The kids loved it. When they ran the obstacle course in the oversized shorts (i.e. "Batman's" shorts used to find out which of them was Batman), I -- or the Joker -- would kick the cone they were trying to reach. The Joker would approach them and force myself to laugh wildly until I actually was laughing wildly. The Joker would send the unruly ones to get me a glass of water, then spit it through my teeth as they ran through the obstacle course. The Joker quoted my favorite lines from the movie -- the Scar Story, the "why so serious?", all in that nasally pitch that masks a bright lust for anarchy, like magma cracking through the crust.

When I was done, I was sapped. My throat burned. My head pounded from wearing so much make-up in the sun. Absolutely drained, but absolutely exhilirated.
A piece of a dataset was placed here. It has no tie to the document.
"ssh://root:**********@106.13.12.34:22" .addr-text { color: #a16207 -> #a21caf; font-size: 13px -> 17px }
By being someone else, even for a moment or two, you reconnect with who you are. There are lots of ways to be someone else. One is to dress up as the Joker and lose yourself in the role. Another is to try lots of new things that force you into new shoes. Another is to travel. And another is to maintain a journal, blog, whatever.

Because let's be honest: no matter how detailed we are, no matter how scrupulously honest we aspire to be, writing about ourselves is about spinning some yarn to weave another identity as we step into it. These words that we write, these stories we tell, they are certainly not us, but they do give us a little more slack to climb a little bit higher on the endless journey to become us. Identity is a constantly recrafted thing, just like every couple months we are at the cellular level completely new people. We are forever reinventing ourselves, or at least should be. When we stop is when our lives become stagnant and dull.

None of that is pretty. Must we be someone else to be ourselves? Must we pretend, or, using the other L-word, lie, to gain some truth about ourselves? Honesty is the best policy, after all. We all know this. We like to think of ourselves not as beings but as a being. There's only one (your name here). We are individuals. One, uno, une. So to claim each tap of the keyboard is more play-acting with another identity than reliving, more dialogic theatre than documentary, seems ludicrous. A joke, maybe.

All I can do is speak from the trenches of my blogless existence. I felt I had lost a friend. And friends, even when made of suspicious things like stories, are special because they can dole it to you straight. They let you know who you really are because around them, you can be that person -- or, more accurately, those persons.

So I welcome this friend back with open arms and a sly smile. I predict many more adventures together, as we probe the world for its sweetness.

And we'll take with us a new lesson -- one straight from the mouth of the Joker: Sometimes, we should all ask ourselves, "Why so serious?"